#157: Professor Lupin is not addicted to chocolate and I will stop implying that he is.


So dementors have come to Hogwarts. They are so annoying, because the Marauders-point-two have to work five times as hard to keep everyone's spirits up. Seriously, rude.

On the plus side, Professor Lupin has recommended that each classroom be stocked with plenty chocolate to help students who've come too close to a dementor. Most other professors have listened, but the classroom with the largest supply is Lupin's.

The boys and I walk into Defense Against the Dark Arts and George notices Lupin slipping some chocolate out of his drawer and into his mouth. When everyone is seated, Lupin opens his mouth to lecture.

"Sir?" someone interrupts before he can begin.

"Yes?"

"Why's chocolate so important?" the person asks. "It's just sweets."

"Ah, yes. But chocolate is very useful in warding off the ill effects of encounters with dementors. I, for one, find it very comforting to have around." Lupin starts. "That chocolate works against dementors was discovered by wizards. How it works was discovered by Muggles, believe it or not." He paused. "What dementors do is feed off happiness. They literally devour any peace, hope, or joy near them. Chocolate works oppositely, releasing endorphins in the brain. Endorphins are nature's happy drug. I won't quiz you on the term but you should try to remember it. In terms of Muggle science, dementors absorb endorphins faster than the brain can produce them, and chocolate replenishes endorphins quickly. That's how it works. Now, for today's lesson-"

"Sir?" I raise my hand but don't wait to be called on. "Sir, you said it was a drug?"

"Yes, that's what I said. Are you going somewhere with this, Jones, or may I move on?"

"No, I'm not going to mention the supply of drugs you keep in your classroom. Carry on."

Lupin looks at me a moment in frustration but ignores my comment and begins his lecture. The students, however, caught my insinuation and stifled giggles bounce around the class. I don't think anyone takes his planned lecture seriously now.

After class, the boys and I set to work. Skipping our homework tonight, we sit and make pamphlets.

Next time we have DADA, we come early and prepared. Lupin isn't in the classroom, which is perfect. We spread the brochures on his desk and hurry back out of the classroom. We can't just ruin our reputation for near-tardiness.
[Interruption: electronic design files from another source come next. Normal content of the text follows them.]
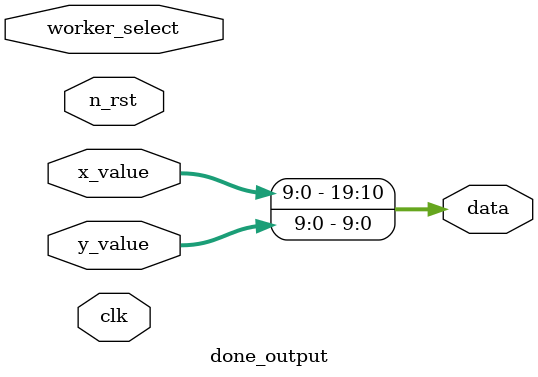
<source format=sv>

module done_output

#(
	parameter NUM_X_BITS = 10,
	parameter NUM_Y_BITS = 10
)

(
	input wire clk, //wr = wrapper variable
	input wire n_rst,
	input reg [NUM_X_BITS-1:0] x_value,
	input reg [NUM_Y_BITS-1:0] y_value,
	input wire [15:0] worker_select,

	output reg [(NUM_Y_BITS+NUM_X_BITS-1):0] data
);
 
	assign data = {x_value, y_value};

	//The only thing I can't get... how to send to correct worker, I have the one to select, but how to send values to it?

endmodule

</source>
When we reenter the room, many people are already seated, but the teacher still is absent. We take our seats grinning. Lupin walks in a moment later. "Class, open your books to the page we left off on last time."

We oblige as he goes to his desk. The boys and I pretend to flip pages when really we're watching for his reaction. He slowly scans the mess we've made of his desk, then picks up one of our masterpieces. "Alright. Who did this?" he asks, then reads aloud a few choice phrases. "'The first step is to admit you have a problem.' 'Chocolate can be an addictive drug if misused.' 'Ill use of chocolate can lead to severe consequences that affect one's family and friends as well as oneself.'" He looks up at the class. Everyone is giggling, and one poor soul is literally shrieking in laughter and that just makes it more hilarious. "I am not addicted to chocolate, Jones, and I'll take fifty points if you keep implying I am. For now, however, I'll give you five points for creativity. These pamphlets are lovely." His smile stretches across his scarred face.

"Oh, thank you sir. I knew you were my favorite professor for a reason." I reply, grinning just as wide.